Instrução A
Responda com base no texto sobre o quilombo Patos do Ituqui:
(i) Nas proximidades de qual lago fica o quilombo?
(ii) Onde as famílias se acamparam depois de expulsas da Taperinha?
(iii) Por quantos dias elas cortaram picada até chegar ao lugar escolhido?
Instrução B
Por favor, dê a continuação do texto sobre o quilombo Patos do Ituqui a partir da última frase.

:: Trecho do documento

Contação de histórias. Quilombo Patos do Ituqui. Santarém/PA Foto: Jaime Carvalho, 2021. |
O quilombo Patos do Ituqui,
localizado nas mediações do lago Maicá, em Santarém – Pará, tem suas reminiscências históricas coloniais que
remontam à fazenda escravocrata Taperinha. As experiências de sofrimento e
trabalho escravo inflingida às famílias negras escravizadas até o final do
século XIX na região do planalto santareno ainda possuem reverberações nos dias
atuais.
“A
avó de vocês, Maria de Lourdes, nasceu em Taperinha. Os pais dela eram
escravos. Quando foi vendida a Taperinha, acabou a escravatura. Aí ficaram eles
como escravos...sempre ficaram lá”.
“Ela
mandou que fossem embora, não deu remo, não deu nada. Eles foram empurrando a
canoa de vara nesse Maicá, nesse Iayá...depois ela mandou tacar fogo nas casas
deles”.
“Depois
que eles foram expulsos da Taperinha, se acamparam na ilha do Marajó. O seu
Lauro sabendo que eles estavam de bebê novo, disse pra eles escolherem um lugar
nos limites dele. Eles demoraram três dias cortando picada aí nesse Maicá, até
chegar aqui”.
“Seu
Lauro perguntou pra eles o que tinham achado mais bonito aqui. Ele falou: ‘Dotô,
o que eu achei bonito nesse lugar são esses patos’. Assim surgiu o nome. Primeiro
‘os Patos’, depois só ‘Patos’. ‘Então o nome desse lugar vai ser Patos’”.
(Seu Tobias, Quilombo Patos do
Ituqui)
Narrar a história de Patos do
Ituqui é trazer à tona um pouco da narrativa de escravidão ocorrida na fazenda
Taperinha. É olhar para o passado através da perspectiva dos filhos e filhas
daqueles e daquelas que foram escravizados ou estiveram em trabalhos análogos à
escravidão até o século passado.

::::
:: Extrato dos dados

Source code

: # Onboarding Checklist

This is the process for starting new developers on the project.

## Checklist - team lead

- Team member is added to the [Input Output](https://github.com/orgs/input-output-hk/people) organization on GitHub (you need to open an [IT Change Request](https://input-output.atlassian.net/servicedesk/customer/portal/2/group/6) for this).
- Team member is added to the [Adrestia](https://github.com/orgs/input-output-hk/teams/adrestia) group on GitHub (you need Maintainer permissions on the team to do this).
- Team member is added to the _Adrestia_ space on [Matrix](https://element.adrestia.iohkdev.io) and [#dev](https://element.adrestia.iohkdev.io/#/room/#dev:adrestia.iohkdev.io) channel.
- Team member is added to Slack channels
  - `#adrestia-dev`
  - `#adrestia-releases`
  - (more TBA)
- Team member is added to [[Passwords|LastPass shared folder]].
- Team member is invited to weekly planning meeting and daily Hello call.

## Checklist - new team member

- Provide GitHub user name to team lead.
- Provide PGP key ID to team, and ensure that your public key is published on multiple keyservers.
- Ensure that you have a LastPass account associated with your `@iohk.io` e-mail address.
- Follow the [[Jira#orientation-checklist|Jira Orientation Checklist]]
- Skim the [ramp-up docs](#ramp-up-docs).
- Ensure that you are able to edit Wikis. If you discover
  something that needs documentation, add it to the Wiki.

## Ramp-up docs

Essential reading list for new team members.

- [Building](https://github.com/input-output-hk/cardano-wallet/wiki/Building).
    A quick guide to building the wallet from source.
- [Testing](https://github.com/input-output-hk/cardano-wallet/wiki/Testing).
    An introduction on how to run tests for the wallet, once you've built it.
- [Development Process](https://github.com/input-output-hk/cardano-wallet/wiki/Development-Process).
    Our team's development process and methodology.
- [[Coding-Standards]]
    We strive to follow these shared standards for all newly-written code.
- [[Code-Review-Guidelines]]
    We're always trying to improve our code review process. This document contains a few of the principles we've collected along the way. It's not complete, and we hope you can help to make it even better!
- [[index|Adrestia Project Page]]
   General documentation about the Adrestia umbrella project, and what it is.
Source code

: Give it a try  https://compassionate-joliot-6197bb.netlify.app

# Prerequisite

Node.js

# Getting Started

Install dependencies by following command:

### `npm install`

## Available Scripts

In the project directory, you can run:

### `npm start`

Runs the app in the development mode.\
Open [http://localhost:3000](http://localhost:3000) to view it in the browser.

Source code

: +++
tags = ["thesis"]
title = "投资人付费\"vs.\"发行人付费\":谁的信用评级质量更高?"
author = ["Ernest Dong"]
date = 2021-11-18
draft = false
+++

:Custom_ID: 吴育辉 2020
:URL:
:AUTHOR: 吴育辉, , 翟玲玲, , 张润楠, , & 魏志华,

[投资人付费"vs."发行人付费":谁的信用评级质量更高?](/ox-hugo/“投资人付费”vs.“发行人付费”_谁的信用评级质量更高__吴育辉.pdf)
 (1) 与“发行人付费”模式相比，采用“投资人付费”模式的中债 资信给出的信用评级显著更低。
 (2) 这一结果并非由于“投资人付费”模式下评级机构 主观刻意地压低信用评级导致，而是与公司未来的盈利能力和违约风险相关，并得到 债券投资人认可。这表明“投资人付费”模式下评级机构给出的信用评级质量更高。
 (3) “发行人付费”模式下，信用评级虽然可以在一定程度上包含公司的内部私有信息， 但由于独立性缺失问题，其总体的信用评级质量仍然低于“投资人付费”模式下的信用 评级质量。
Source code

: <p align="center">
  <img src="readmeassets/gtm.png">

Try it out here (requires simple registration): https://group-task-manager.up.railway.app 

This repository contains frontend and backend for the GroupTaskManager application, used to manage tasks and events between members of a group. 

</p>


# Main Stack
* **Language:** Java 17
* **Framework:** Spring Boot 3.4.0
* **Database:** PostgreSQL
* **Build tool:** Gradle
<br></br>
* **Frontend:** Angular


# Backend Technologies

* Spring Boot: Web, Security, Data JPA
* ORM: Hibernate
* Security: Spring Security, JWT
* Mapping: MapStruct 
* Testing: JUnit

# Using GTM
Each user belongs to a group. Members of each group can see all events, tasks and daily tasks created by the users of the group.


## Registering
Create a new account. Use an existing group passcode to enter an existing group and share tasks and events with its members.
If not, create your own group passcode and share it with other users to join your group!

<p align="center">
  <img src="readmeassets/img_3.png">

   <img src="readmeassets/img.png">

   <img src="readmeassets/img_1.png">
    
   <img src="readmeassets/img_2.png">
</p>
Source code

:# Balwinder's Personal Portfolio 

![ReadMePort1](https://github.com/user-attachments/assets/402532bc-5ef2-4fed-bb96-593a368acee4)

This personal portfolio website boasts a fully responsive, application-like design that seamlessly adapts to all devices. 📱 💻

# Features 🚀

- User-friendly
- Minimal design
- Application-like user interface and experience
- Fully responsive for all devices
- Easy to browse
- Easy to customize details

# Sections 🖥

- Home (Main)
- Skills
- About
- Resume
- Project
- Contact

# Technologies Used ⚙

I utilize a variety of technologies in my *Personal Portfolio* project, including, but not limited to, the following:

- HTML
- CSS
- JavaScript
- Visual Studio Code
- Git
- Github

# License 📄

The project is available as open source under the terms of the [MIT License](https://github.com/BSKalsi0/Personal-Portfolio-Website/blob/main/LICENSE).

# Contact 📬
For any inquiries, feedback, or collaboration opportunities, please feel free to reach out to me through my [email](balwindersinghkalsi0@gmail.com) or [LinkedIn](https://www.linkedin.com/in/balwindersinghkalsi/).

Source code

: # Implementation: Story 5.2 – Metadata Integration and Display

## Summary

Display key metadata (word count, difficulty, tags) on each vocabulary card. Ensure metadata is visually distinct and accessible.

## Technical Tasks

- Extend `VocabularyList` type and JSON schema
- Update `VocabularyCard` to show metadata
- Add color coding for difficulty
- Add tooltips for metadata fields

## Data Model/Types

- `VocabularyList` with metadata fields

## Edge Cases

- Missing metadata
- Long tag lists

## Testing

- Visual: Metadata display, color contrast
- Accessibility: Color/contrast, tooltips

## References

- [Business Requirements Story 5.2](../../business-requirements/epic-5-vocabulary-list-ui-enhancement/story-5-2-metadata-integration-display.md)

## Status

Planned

::::

Resposta do exercício A
(i) Lago Maicá.
(ii) Na ilha do Marajó.
(iii) Três dias.

Resposta do exercício B
“A
gerente de lá mandou chamar o papai. Ela queria castanha nova (castanha do
Pará). Queria que ele trepasse na castanheira pra pegar a castanha. O papai disse que não porque nunca tinha
trepado e não sabia subir na castanheira. Ela falou que ele tinha que ir: ‘Não,
tem que ser agora, tem que ser agora!’ Aí, ele meio cismado, trepou até um
pedaço, quando ele não aguentou mais, ele se jogou de lá. Nessa jogada dele,
ele se quebrou todinho. Eles não deram assistência, só disseram pro meu avô vir
buscar o papai”.
(Seu Tobias, Quilombo Patos do
Ituqui)
Relatos chocantes como esse do pai
de Seu Tobias que aos 37 anos foi persuadido a fazer o que não queria por conta
de sua condição de “trabalhador” e dependente da fazenda Taperinha o levaram a
esse episódio trágico que o levou à morte trinta anos depois em decorrência de
inúmeras complicações dessa queda e de um câncer. Foram 30 anos de sofrimento
ocasionados por esse episódio em pleno século XX.
GRIÔS DA TERRA - ANCESTRALIDADE E
MEMÓRIA DO QUILOMBO PATOS DO ITUQUI, mas do que simplesmente – o que não é
simples – trazer memórias, algumas delas de sofrimento, é uma iniciativa de
mostrar o quanto as famílias negras conseguiram resistir e lutar contra a
escravidão e, hoje, através dessas narrativas conseguem articular e consolidar
sua identidade, sua ancestralidade, por meio da contação de histórias realizada
pelas pessoas mais idosas e adultas junto às crianças do quilombo.
“Quando
vocês crescerem, vocês vão contar essas histórias como eu falei pra vocês. Já tão
tudo sabendo”
(Seu Tobias, Quilombo Patos do Ituqui)
Algo muito presente nas narrativas
são o desejo de alcançar os direitos que lhe cabem, principalmente o
territorial. Cada conquista de direito é celebrada e lembrada com muito orgulho
e isso é transmitido para os mais jovens.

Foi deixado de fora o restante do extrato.